Roye was a disruptive force from the interior of the Browns defensive line. He appears to be comfortable lining up inside and has regained the quickness and confidence that he lacked during the 2001 season. The Vikings were unsuccessful running between the tackles against Roye and Gerard Warren.
Bentley could be to the 2002 Browns what Anthony Henry was to the team in the 2001 season. His presence on the field was evident, as Bentley was in on numerous tackles and was continuously around the ball. With the probable season-ending injury to linebacker Jamir Miller, Bentley is a leading candidate to play an important role on the 2002 Browns defense.
The play and depth in the Browns defensive secondary cannot go unnoticed. Going over the depth chart it is easy to pencil in Corey Fuller, Daylon McCutcheon, and Anthony Henry for roster spots. The next wave of players show that this Browns team has come along way since their inception.

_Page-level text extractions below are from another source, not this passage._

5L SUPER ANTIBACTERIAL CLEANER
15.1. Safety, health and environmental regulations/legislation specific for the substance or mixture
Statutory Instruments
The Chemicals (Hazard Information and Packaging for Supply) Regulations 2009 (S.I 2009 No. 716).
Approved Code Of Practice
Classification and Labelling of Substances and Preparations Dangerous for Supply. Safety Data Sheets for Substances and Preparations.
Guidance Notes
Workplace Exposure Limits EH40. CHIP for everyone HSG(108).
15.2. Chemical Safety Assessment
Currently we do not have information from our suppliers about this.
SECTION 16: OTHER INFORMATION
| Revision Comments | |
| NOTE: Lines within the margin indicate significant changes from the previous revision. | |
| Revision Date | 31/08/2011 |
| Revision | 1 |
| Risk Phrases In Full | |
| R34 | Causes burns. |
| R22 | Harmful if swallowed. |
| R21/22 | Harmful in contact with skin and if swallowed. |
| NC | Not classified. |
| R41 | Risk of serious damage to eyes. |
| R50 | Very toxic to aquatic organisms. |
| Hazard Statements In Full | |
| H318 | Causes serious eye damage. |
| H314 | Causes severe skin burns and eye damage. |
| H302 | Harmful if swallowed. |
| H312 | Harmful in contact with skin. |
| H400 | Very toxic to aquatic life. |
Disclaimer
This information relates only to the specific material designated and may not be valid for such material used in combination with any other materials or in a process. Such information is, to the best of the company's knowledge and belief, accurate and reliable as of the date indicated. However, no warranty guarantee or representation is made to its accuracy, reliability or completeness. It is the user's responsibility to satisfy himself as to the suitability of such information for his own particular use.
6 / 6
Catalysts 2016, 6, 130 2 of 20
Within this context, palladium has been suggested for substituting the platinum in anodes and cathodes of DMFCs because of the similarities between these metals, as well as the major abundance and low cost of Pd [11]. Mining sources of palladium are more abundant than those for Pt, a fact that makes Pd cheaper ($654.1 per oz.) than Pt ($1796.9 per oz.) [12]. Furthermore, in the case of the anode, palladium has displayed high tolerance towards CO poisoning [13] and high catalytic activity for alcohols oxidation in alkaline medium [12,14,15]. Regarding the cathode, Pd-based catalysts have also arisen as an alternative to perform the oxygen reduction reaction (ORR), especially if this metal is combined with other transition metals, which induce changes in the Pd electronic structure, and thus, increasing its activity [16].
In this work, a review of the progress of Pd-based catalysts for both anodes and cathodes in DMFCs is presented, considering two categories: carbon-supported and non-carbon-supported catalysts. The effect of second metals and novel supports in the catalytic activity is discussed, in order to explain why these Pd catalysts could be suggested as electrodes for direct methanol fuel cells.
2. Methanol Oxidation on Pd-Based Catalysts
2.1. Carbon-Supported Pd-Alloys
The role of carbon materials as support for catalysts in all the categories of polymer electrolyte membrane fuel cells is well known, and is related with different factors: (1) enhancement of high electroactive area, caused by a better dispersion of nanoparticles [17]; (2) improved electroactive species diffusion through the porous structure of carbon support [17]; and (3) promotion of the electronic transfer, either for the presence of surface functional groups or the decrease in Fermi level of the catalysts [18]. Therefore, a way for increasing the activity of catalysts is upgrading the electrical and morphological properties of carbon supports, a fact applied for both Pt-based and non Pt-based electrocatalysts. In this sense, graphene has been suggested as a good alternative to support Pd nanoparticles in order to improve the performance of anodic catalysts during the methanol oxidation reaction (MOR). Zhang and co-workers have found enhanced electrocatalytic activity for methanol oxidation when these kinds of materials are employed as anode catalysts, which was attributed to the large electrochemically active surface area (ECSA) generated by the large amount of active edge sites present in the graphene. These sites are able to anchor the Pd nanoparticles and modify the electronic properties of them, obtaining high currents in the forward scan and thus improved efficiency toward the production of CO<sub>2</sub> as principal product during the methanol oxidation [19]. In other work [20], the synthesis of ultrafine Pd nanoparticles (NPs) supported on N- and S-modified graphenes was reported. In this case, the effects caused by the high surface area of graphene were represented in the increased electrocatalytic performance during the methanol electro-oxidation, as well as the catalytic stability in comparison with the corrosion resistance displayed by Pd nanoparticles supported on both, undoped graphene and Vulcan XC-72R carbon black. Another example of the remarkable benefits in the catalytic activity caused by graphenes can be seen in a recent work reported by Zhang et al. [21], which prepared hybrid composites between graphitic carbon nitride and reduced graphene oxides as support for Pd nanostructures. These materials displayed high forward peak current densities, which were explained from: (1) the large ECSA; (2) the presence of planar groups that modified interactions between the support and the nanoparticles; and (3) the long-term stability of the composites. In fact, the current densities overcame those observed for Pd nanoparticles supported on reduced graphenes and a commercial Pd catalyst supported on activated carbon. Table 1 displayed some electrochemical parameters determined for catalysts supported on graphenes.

Lewis Sanders was considered a fourth-round steal in the 2000 NFL draft. First-round talent and a history of injury that caused his slide, Sanders showed glimpses of that first-round potential during the 2000 season. Leg woes that later were determined to be caused by calcium deposits robbed him of his 2001 season. Now healthy, Sanders has progressed nicely in training camp and had a solid performance against the Vikings Saturday night.
If you did not know Kalvin Pearson before training camp began, you can bet that you know him now. Making a statement by laying out running back James Jackson on the first-day of training camp, Pearson hasn't looked back. Neither has the coaching staff.
Pearson has been one of the biggest surprises to many, but not the Browns. They watched a lot of film on Pearson and knew that he could provide athleticism and aggression to the defensive backfield. Once considered a long-shot to make the team, Pearson is right now in the mix and made his case stronger with a defining effort against the Vikings.
Next on the agenda will be the Detroit Lions, Saturday evening at Cleveland Browns Stadium.
The building of the Browns will continue as they take the next step towards the regular season.